Подумав немного, он поставил внизу число, месяц и время.
— Спасибо, — вернул он ручку дамочке, — а вы, извиняюсь, в
каком корпусе живете?
Одна из дамочек жила в третьем корпусе на пятом этаже.
— А записочку не передадите?
— Любовную? — игриво поинтересовалась дамочка.
— Деловую! — обиженно пояснил вахтер. — Просто под дверь
номера подсуньте на четвертом этаже, номер 437, — и он крупно написал номер на
сложенном вчетверо листке и еще приписал «Константинову».
«Забудет! — подумал он, отдавая записку дамочке, и глядя,
как она легкомысленно кидает листок в сумку. — Обязательно забудет!»

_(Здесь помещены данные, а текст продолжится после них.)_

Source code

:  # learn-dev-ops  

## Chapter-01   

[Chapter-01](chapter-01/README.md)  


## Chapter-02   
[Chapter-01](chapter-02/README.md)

Дамочки проследовали на санаторную территорию, бурно
обсуждая внешние данные и личную жизнь эстрадной звезды, приехавшей на гастроли
в курортный город. Сегодня утром дамы приобрели по билету на концерт этой
звезды, который состоится через час на открытой эстраде в парке отдыха,
неподалеку от санатория. Конечно, лучше бы пойти на ночной концерт,
начинавшийся в половине двенадцатого, а не на семичасовой, проходивший
засветло, без красивой и впечатляющей иллюминации. Но билеты на ночной концерт
в два раза дороже, он уже называется не концерт, а шоу. К тому же дамы
опасались возвращаться в санаторий глубокой ночью, а кавалеров они себе
приобрести еще не успели. Они приехали всего два дня назад и друг с другом
познакомились только вчера в столовой.
Разойдясь по своим корпусам, они договорились встретиться
через полчаса у проходной. Та, у которой в сумке лежала записка, сосредоточенно
размышляла, какое платье лучше надеть на концерт — бледно-зеленое «сафари» с
золотыми пуговками стройнило и скрадывало полноту, но для концерта казалось
слишком строгим. А синее в горошек с оборками, хоть и достаточно нарядное, не
скрадывало полноты.
Размышляя над этой сложной дилеммой, дама поднялась к себе
на пятый этаж, сначала отправилась в душ, потом долго приводила себя в порядок.
Надев красный в белую полоску крепдешиновый костюм, а не «сафари» и не
«горошек», пройдя в последний раз пуховкой с пудрой по лицу, она взглянула на
часы и охнула: прошло тридцать пять минут.
«Ждет Людмила-то, неудобно!» — подумала она о своей
приятельнице и, выскочив из номера, побежала к лифту.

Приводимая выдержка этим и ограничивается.